Rebecca will also be making a little history of her own at Atrium Health – she will be the first female resident in the neurosurgery program. 

“Both Atrium Health and CSNA believe that neurosurgery, and the profession of medicine more broadly, benefit from the promotion and participation of individuals from a diverse demography. We are particularly committed to fostering greater female representation in our traditionally male-dominated specialty,” Dr. Asher added. 

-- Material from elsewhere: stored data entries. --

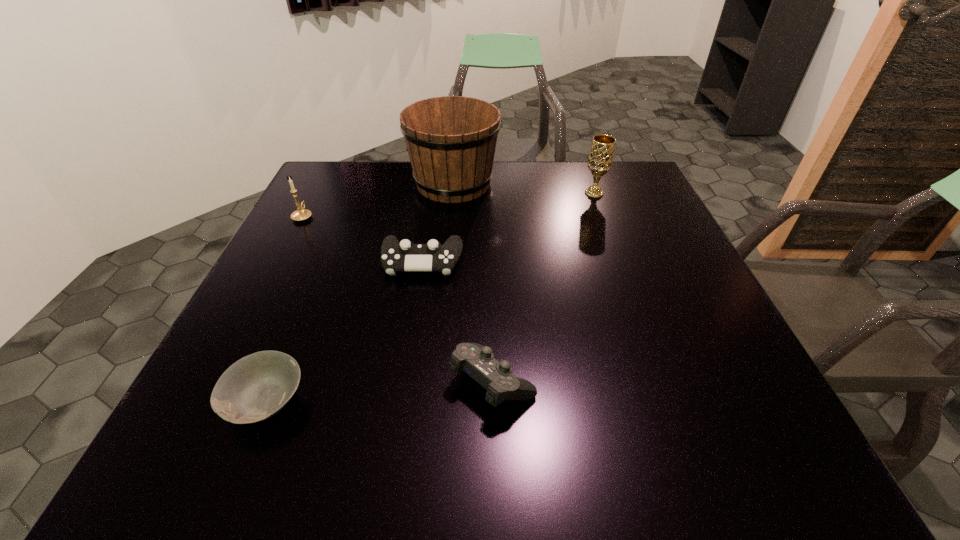
This screenshot has height=540, width=960. Identify the location of object identified as the third closest to the nearer control. (451, 141).

You are a GUI agent. You are given a task and a screenshot of the screen. Output one action in this format:
    pyautogui.click(x=<x>, y=<y>)
    Task: Click on the vacant area in the image that satisfies the following two spatial constraints: 1. on the handle side of the third tallest object; 2. on the right side of the fifth shortest object
    
    Given the screenshot: What is the action you would take?
    pyautogui.click(x=315, y=193)

At what (x,y) coordinates should I click in order to perform the action: click on vacant space that satisfies the following two spatial constraints: 1. on the handle side of the wine bucket; 2. on the right side of the leftmost object. Please return your answer as a coordinate pair (x, y). The image size is (960, 540). Looking at the image, I should click on (321, 184).

Identify the location of vacant space that satisfies the following two spatial constraints: 1. on the handle side of the candle holder; 2. on the right side of the chalice. This screenshot has height=540, width=960. (315, 193).

Locate an element on the screen. The image size is (960, 540). blank space that satisfies the following two spatial constraints: 1. on the back side of the nearer control; 2. on the left side of the chalice is located at coordinates (x=488, y=193).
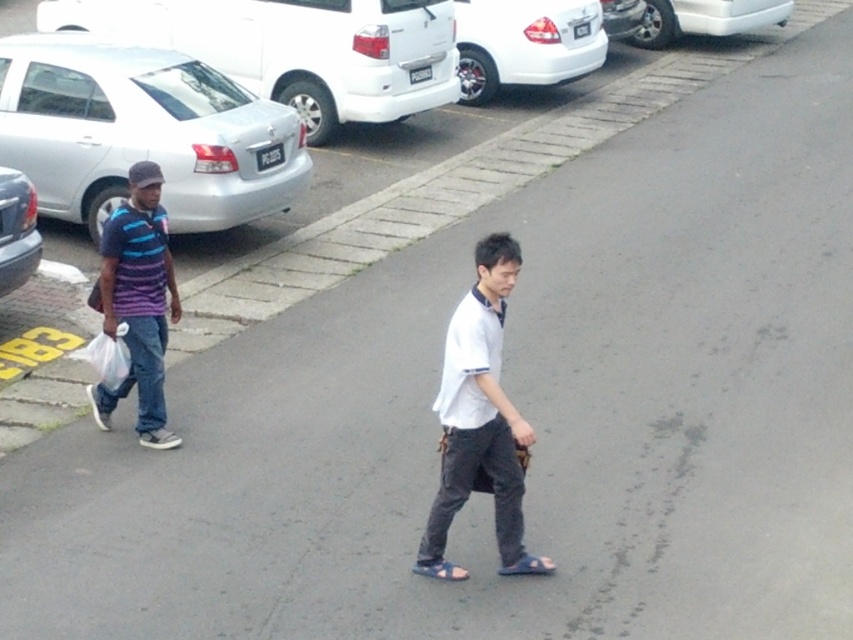
You are a fashion designer observing two people on a road. You notice the white matte shirt at center and the blue fabric sandal at lower center. Which item has a greater width?

The white matte shirt at center has a greater width than the blue fabric sandal at lower center.

You are standing at the point marked by the coordinates point (525, 44). What object is exactly at this location?

The white glossy sedan at upper center is exactly at point (525, 44).

You are a delivery person who needs to place a package on the sidewalk between the white glossy sedan at upper center and the white plastic bag at left. The package is 30 feet long. Can you fit the package between them without overlapping either object?

The distance between the white glossy sedan at upper center and the white plastic bag at left is 32.29 feet. Since the package is 30 feet long, there is enough space to fit it between them without overlapping either object.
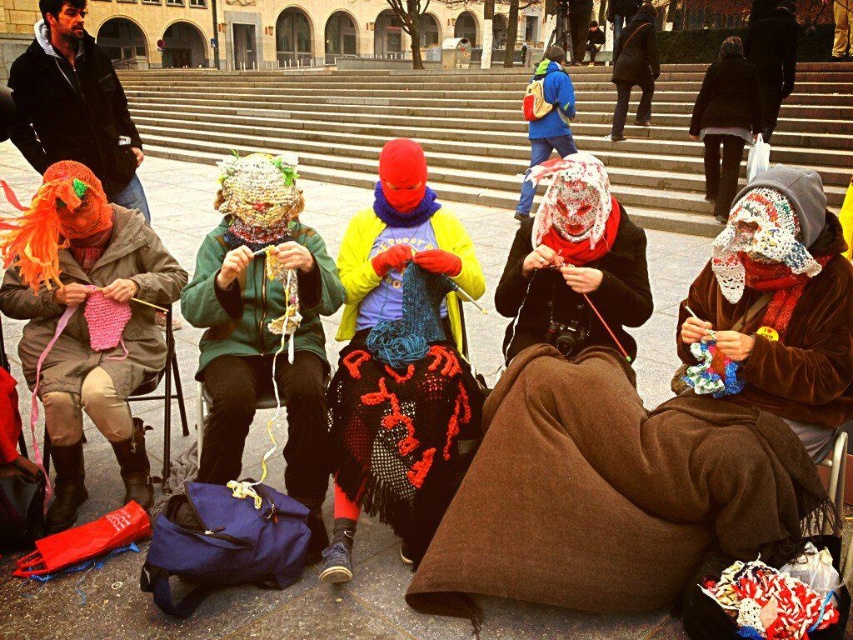
Question: Can you confirm if green knitted hat at center is thinner than blue fleece jacket at upper center?

Choices:
 (A) yes
 (B) no

Answer: (A)

Question: Among these objects, which one is nearest to the camera?

Choices:
 (A) yellow fleece jacket at center
 (B) white lace mask at center
 (C) velvet brown coat at lower right

Answer: (A)

Question: Estimate the real-world distances between objects in this image. Which object is farther from the velvet brown coat at lower right?

Choices:
 (A) blue fleece jacket at upper center
 (B) white lace mask at center
 (C) dark brown coat at upper center
 (D) green knitted hat at center

Answer: (C)

Question: Does orange knitted hat at left appear on the right side of blue fleece jacket at upper center?

Choices:
 (A) yes
 (B) no

Answer: (B)

Question: Does green knitted hat at center have a greater width compared to knitted scarf at center?

Choices:
 (A) yes
 (B) no

Answer: (A)

Question: Which of the following is the farthest from the observer?

Choices:
 (A) (386, 472)
 (B) (170, 276)
 (C) (641, 84)

Answer: (C)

Eight years ago, Atrium Health and CSNA joined forces to develop this nationally leading neurosurgery residency training program that has been attracting exceptional talent across the country, like Rebecca. She and other top talent joining the Neurological Surgery Residency Program will begin their program this July. 

And as far as not being able to be part a graduation ceremony due to COVID-19, Rebecca says she’s okay with it now. After all, she got to bring her parents with her to the White House as a thank you for their ongoing support through the years for a once-in-a-lifetime experience. Not a bad trade off.